◆ To do:
For the entries below, work out how many lines include the string "shadow", then write only that number.

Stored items
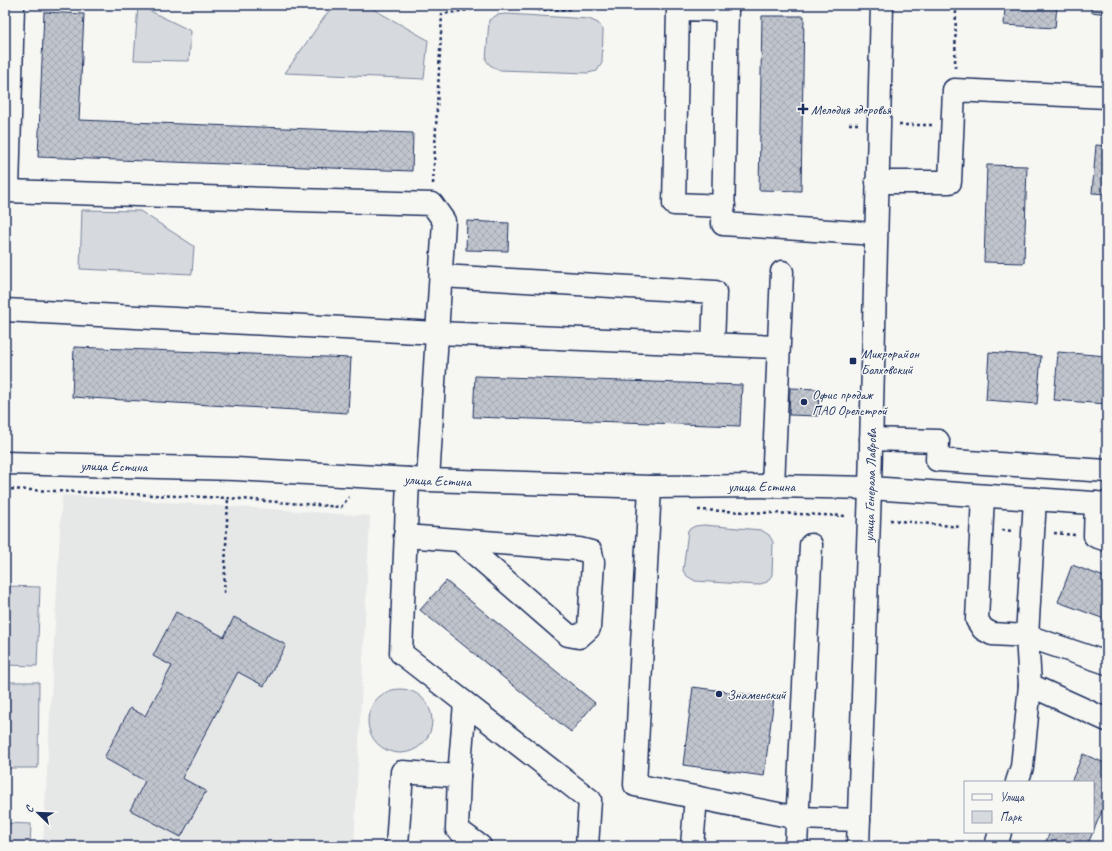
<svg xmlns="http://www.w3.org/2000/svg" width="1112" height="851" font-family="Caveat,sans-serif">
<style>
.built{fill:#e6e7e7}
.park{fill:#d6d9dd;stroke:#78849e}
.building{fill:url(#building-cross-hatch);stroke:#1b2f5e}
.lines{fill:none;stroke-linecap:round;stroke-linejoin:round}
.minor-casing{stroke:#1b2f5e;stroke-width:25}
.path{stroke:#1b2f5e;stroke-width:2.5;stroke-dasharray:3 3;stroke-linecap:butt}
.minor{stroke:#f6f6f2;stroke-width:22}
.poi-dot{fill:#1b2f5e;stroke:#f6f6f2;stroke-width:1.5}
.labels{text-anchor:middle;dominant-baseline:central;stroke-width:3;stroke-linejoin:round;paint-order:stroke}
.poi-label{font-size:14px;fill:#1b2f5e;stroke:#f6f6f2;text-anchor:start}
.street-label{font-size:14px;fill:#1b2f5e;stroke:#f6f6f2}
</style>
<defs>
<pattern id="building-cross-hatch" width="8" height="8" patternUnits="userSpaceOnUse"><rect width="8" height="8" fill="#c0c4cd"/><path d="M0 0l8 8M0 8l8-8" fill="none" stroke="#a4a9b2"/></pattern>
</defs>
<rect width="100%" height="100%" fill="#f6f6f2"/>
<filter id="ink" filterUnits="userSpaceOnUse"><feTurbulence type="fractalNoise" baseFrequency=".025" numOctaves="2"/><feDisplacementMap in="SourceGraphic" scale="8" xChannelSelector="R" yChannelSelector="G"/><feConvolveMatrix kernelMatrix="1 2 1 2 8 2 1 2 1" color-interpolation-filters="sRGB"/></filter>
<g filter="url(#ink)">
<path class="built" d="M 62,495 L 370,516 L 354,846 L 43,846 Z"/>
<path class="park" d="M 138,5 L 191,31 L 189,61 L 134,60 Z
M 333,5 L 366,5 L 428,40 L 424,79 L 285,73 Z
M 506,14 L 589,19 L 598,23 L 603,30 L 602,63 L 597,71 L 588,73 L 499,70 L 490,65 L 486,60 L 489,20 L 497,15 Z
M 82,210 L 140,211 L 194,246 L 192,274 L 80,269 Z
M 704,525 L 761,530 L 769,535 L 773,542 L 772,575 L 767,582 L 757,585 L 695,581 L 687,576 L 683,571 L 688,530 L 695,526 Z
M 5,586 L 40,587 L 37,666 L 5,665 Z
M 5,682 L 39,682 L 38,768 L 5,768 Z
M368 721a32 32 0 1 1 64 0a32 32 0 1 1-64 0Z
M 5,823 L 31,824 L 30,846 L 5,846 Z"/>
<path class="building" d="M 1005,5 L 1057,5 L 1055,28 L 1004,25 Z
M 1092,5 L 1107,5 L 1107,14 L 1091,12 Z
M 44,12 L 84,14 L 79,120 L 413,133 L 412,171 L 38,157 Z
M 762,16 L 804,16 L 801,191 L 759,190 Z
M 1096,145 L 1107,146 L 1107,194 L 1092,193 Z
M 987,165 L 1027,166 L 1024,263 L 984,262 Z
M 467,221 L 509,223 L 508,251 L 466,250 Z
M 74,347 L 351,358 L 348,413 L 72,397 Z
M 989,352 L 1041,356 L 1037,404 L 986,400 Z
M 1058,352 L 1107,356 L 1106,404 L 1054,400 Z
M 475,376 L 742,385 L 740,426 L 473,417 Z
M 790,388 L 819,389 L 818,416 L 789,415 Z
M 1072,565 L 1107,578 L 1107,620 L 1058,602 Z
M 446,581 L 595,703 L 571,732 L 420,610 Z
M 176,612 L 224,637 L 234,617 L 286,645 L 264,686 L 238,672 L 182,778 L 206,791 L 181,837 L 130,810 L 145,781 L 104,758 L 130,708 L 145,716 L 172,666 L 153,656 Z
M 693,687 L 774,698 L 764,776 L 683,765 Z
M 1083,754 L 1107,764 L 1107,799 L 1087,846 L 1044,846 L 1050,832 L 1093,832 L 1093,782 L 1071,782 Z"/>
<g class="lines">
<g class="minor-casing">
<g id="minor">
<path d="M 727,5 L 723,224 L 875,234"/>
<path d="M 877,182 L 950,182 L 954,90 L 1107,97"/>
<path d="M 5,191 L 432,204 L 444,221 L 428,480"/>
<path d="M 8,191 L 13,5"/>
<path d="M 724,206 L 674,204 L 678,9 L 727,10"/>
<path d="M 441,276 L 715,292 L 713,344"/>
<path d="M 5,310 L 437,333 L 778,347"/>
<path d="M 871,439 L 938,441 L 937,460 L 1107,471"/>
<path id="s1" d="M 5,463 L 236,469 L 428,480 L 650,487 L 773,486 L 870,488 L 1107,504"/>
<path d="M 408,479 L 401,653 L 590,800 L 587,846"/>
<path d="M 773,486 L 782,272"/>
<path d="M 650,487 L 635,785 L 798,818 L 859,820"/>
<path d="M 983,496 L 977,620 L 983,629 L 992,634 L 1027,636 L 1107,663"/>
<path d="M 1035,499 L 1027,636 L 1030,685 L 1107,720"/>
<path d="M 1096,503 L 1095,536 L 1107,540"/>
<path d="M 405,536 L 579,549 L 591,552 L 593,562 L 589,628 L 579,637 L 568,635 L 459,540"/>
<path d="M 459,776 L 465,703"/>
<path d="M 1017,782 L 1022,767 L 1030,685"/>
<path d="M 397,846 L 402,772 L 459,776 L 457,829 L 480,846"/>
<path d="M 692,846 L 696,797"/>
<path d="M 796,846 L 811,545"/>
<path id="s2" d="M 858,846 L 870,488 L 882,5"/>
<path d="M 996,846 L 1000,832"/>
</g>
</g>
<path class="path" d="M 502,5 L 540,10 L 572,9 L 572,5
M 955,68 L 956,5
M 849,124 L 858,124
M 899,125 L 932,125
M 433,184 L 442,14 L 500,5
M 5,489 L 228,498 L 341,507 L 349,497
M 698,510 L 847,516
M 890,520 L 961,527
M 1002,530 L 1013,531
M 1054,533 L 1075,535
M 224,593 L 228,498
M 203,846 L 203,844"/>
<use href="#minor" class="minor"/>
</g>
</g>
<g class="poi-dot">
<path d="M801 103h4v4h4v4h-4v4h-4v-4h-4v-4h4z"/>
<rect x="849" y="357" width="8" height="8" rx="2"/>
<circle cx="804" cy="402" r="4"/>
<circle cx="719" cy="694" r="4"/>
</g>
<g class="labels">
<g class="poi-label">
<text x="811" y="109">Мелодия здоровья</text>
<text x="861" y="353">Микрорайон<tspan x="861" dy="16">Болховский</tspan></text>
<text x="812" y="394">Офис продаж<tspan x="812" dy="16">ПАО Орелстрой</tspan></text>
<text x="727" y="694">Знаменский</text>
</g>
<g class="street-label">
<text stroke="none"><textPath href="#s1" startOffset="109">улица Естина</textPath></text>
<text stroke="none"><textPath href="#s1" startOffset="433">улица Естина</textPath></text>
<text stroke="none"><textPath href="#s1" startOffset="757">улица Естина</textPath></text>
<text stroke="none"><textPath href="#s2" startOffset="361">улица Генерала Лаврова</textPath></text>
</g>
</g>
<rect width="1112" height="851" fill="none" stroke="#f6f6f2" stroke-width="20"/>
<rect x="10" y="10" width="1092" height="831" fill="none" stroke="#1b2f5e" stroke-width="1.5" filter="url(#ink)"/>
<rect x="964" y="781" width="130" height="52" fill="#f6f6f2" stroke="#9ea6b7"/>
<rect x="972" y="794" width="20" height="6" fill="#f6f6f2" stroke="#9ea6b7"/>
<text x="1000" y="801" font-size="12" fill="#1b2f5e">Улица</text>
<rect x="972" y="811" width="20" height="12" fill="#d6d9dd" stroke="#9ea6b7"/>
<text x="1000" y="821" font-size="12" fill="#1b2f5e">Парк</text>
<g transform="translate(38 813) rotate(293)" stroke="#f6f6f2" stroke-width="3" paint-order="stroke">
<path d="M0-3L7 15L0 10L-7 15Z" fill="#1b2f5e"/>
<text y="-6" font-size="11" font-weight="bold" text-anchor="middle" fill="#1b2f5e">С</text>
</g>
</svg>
==
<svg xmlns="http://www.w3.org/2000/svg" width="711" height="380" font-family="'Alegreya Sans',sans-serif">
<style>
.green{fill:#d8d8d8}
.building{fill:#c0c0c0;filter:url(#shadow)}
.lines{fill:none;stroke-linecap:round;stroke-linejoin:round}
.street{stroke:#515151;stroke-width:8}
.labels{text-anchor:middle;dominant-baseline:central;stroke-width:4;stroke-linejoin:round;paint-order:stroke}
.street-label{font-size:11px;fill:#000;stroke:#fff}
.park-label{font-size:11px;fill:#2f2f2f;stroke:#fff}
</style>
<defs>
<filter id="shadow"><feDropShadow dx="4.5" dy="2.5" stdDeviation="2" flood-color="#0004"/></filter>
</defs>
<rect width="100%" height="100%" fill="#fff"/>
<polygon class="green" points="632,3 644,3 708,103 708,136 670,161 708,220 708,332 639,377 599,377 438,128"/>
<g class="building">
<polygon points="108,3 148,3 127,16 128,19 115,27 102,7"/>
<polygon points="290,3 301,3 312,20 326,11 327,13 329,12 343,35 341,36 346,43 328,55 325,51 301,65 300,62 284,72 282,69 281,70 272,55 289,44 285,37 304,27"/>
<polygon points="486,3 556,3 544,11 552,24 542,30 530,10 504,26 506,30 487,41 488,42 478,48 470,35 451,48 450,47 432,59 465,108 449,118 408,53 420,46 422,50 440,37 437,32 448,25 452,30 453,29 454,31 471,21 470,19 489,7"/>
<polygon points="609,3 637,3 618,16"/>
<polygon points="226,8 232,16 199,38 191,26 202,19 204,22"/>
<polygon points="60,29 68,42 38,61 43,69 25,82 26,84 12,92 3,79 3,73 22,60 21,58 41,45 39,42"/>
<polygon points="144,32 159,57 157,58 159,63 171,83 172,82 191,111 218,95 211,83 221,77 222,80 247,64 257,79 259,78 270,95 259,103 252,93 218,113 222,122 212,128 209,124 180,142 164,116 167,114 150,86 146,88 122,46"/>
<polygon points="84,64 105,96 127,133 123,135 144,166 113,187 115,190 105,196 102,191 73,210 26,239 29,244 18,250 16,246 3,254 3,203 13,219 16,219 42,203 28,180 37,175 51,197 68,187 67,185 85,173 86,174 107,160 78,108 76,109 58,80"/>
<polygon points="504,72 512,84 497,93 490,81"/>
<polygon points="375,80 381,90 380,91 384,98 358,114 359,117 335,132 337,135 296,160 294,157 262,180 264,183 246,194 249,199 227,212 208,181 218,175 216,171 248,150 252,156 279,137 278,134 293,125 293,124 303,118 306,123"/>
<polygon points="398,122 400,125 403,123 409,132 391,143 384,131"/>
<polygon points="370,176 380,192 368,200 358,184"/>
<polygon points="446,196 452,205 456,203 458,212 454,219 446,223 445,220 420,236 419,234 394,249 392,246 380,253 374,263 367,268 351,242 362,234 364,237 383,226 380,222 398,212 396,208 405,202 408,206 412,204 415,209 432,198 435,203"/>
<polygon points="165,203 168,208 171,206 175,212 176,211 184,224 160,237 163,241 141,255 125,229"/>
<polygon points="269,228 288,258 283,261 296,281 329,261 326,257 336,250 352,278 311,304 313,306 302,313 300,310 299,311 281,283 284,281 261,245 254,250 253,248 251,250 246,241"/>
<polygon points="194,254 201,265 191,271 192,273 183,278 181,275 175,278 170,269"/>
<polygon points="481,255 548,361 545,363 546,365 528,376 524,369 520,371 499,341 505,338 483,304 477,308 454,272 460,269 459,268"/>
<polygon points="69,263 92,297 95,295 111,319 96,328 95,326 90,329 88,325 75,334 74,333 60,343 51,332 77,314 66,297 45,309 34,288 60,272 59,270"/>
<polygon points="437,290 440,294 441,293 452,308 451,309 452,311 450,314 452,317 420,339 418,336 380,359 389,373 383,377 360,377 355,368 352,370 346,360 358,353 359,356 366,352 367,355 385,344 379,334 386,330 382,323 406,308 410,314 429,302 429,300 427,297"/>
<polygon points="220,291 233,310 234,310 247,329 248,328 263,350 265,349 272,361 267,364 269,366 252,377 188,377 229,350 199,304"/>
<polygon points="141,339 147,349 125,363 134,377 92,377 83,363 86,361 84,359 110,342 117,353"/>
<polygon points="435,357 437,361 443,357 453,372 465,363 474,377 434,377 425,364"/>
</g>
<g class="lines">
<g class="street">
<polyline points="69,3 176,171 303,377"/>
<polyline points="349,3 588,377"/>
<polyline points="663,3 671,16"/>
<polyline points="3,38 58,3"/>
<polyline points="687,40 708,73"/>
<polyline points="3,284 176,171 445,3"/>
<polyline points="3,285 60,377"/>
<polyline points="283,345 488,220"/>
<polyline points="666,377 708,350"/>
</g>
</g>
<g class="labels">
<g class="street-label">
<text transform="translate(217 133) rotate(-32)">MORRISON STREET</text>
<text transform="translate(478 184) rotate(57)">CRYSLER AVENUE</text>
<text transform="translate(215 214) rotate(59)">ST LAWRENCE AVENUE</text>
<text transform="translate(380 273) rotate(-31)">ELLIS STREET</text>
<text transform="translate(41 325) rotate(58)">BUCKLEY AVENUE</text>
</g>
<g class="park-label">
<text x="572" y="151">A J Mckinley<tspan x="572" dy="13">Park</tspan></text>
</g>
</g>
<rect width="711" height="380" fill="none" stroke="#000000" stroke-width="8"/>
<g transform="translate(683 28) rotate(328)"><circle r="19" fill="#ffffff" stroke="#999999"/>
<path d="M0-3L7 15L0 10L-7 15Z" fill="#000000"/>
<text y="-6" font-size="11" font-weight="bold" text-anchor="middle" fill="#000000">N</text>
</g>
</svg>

◆ Exercise output:
2